FIG. 2 is a diagram showing the effect of stilpin on NO production (A) and iNOS protein expression (B) in RWA 264.7 macrophage lines.

FIG. 3 shows the effect of stilpine on PGE ₂ production in RWA 264.7 macrophage lines.

FIG. 4 is a diagram showing the effect of stilpin on COX activity (A) and COX protein expression (B) in RWA 264.7 macrophage line.

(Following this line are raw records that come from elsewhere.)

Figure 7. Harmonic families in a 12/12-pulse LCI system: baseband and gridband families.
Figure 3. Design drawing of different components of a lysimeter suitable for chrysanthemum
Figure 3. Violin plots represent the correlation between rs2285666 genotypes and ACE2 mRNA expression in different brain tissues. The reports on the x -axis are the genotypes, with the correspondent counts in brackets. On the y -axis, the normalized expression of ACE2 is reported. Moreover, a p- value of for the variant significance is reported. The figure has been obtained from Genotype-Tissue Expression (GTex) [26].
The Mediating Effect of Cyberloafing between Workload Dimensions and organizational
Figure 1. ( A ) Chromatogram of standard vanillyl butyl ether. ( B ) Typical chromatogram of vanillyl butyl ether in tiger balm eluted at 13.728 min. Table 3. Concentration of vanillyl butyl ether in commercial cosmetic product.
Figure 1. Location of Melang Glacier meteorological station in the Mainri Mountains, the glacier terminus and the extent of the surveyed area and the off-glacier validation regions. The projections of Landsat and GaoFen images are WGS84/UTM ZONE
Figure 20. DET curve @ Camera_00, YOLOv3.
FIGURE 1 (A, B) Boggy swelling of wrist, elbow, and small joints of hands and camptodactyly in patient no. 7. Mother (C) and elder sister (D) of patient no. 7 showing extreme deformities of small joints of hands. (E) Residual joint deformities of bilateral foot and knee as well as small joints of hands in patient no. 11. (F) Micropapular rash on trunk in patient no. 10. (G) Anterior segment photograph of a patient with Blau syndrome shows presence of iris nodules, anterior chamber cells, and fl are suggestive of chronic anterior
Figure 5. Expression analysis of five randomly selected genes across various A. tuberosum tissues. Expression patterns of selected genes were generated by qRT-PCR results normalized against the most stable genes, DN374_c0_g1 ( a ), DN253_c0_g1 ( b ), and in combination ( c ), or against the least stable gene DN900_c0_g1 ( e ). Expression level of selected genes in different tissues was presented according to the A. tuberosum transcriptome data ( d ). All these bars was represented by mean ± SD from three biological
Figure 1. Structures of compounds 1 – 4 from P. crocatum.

FIG. 5 shows the effects of stilpin on TNF-α (A), IL-1β (B) and IL-6 (C) in RWA 264.7 macrophage lines.

Claims (6)

Anti-inflammatory composition characterized in that it contains a stilpine (stylopin) as an active ingredient in a dose of 0.001 ~ 500mg / kg body weight for the treatment of diseases caused by excessive inflammatory reactions. The anti-inflammatory composition according to claim 1, wherein the stilpin is isolated from the leaves of celandine. The anti-inflammatory composition of claim 1, wherein the anti-inflammatory composition inhibits the production of pro-inflammatory cytokines of TNF-α, IL-1β and IL-6. The anti-inflammatory composition according to claim 1, wherein the anti-inflammatory composition inhibits PGE ₂ secretion. The anti-inflammatory composition of claim 1, wherein the anti-inflammatory composition inhibits the production of nitric oxide (NO). The anti-inflammatory composition of claim 5, wherein the anti-inflammatory composition inhibits inducible nitric oxide synthase (iNOS) expression.